╭─ Extracted entries
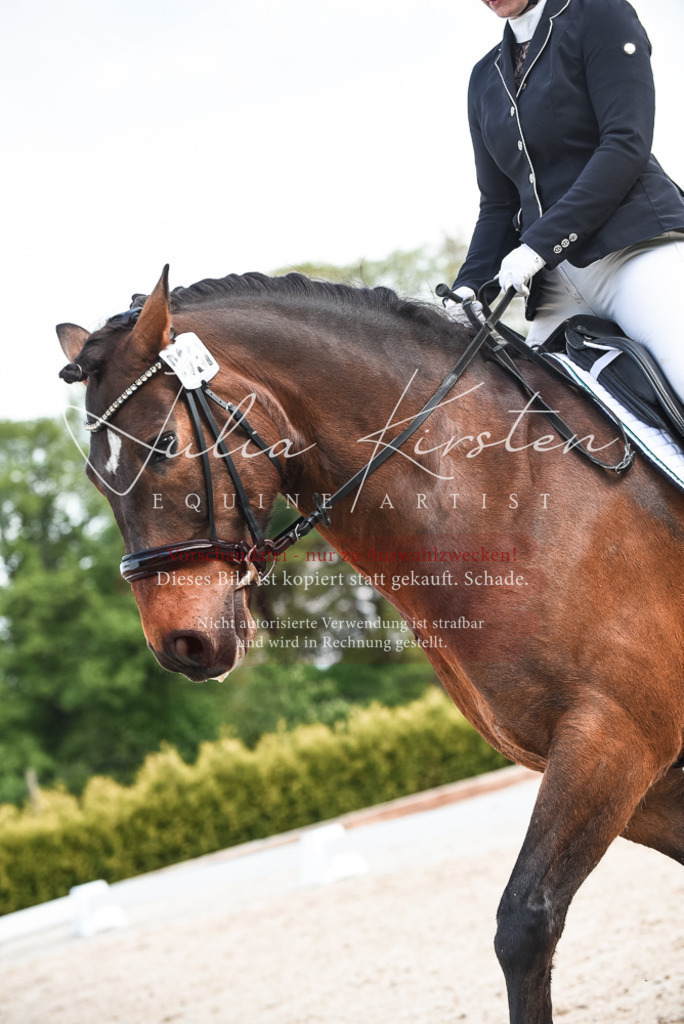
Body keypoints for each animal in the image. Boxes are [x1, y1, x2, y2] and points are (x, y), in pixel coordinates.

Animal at [57, 266, 684, 1024]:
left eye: (165, 446)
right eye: (96, 479)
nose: (180, 644)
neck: (504, 495)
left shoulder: (617, 738)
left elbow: (524, 925)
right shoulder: (637, 774)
╰─
# Work instructions
Leave out the pictures and return the rest of the records exactly.

# Written reply
Body keypoints for each animal in the image. Boxes are [x1, y1, x2, y2] and points are (x, y), in pixel coordinates.

Animal at [57, 266, 684, 1024]:
left eye: (165, 446)
right eye: (96, 479)
nose: (180, 644)
neck: (504, 495)
left shoulder: (617, 738)
left elbow: (524, 925)
right shoulder: (637, 774)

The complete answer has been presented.